万一鲍勃是那种很传统的兽人,妻子就只能呆在家里相夫教子,万一自己无法感化鲍勃让他改变想法……她无比恐惧如果真要在嫁给鲍勃和在狩猎团里维持自己喜爱的事业中做一个二选一的抉择。
可这样拖着也不是办法啊……不管是迪丽丝还是鲍勃,今年已经二十出头了,换作远古时,最大的孩子已经能在家里照顾还是小婴儿的弟弟妹妹了。
谁知道明天会不会有哪个女孩向鲍勃表白,或鲍勃向哪个女孩求婚。
“唉,真的要去先赌一把看看吗?”低头望着杯中酒浆里那个变幻不定的倒映,迪丽丝仍感到十分犹豫。
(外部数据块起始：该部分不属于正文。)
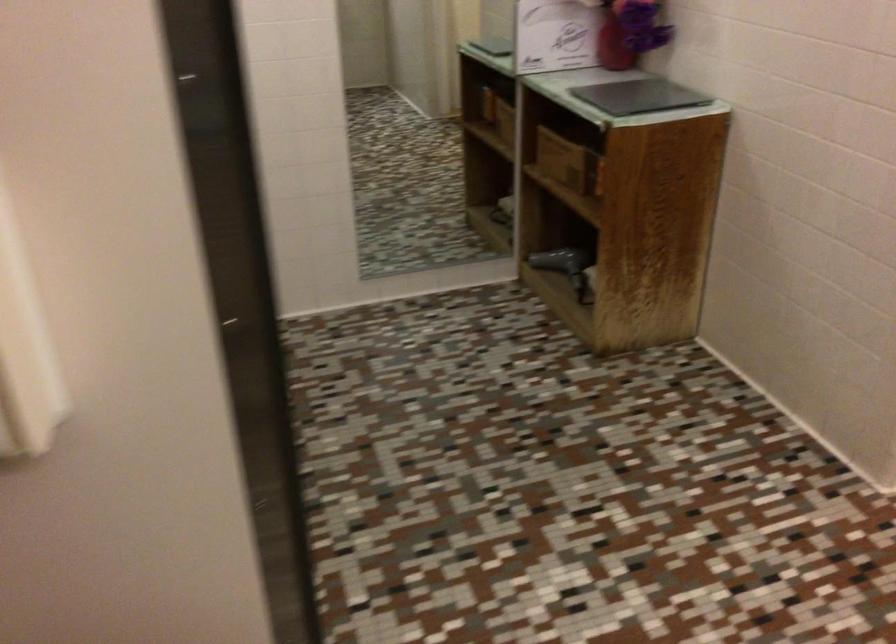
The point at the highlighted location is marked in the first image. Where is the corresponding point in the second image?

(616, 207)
“真没想到啊,鲍勃那家伙这么有本事,不知不觉就抱了个人类的金大美女回家……”熟悉的声音陈述熟悉的名字,这让迪丽丝不禁扭头查看说话者是谁。
映入眼帘的同样是从小玩到大的金鸡头,这家伙站在吧台与第一排卡座之间的空地上,左手握着一个酒,右手做出各种增强其说话内容的夸张手势,在口若悬河地说着关于鲍勃的逸闻,而他收获的不是听众的称赞和吹捧,而是各种质疑和嘘声……
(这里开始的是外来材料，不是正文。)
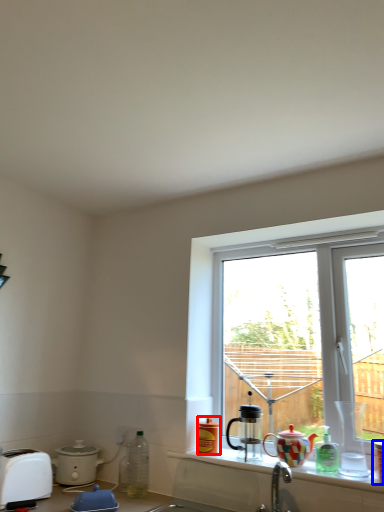
Question: Which object appears closest to the camera in this image, bottle (highlighted by a red box) or coffee cup (highlighted by a blue box)?

Choices:
 (A) bottle
 (B) coffee cup

Answer: (B)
“鸡冠头,你这个故事太糟糕了,下一轮酒你请回我……”
“就是啊,想喝酒也得说好容易让人信的故事啊,就我们兽人那个在其他种族看来古怪透顶的婚俗,怎么可能有外族的女人主动嫁过来。”
“没错,大酋长能娶到一个人类女骑士,也是因为人类帝国与跟我们曾人维持联盟才嫁过来的,鲍勃虽然是很能打的战士,可也不是什么值得外族联姻的大人物啊。”
“你说有我族的女孩上鲍勃家找他表白我还会信,可人族的大美女,啧啧啧……”
……
面对着近乎千夫所指的质疑,鸡冠头也不慌:“想知道是不是真的这还不简单,等呆会鲍勃来了,大家直接问他就好了,说不定他还带着那个人类兽妻一起过来呢……对了,说好今晚我请他喝酒的,那家伙怎么这么晚还不来?”
未等鸡冠头想明白经常来这里解决晚饭的鲍勃为什么迟迟没有出现,就感觉到一只纤手搭到肩膀上,随后被一股强大的力量把整个人的方向都扳转了半圈,迪丽丝紧张万分又凑到极近的俏脸映入他的眼帘。
“你说鲍勃有了一个人类兽妻?”
这一刻,鸡冠头有一种仿佛被巨龙注视着的强烈危险感。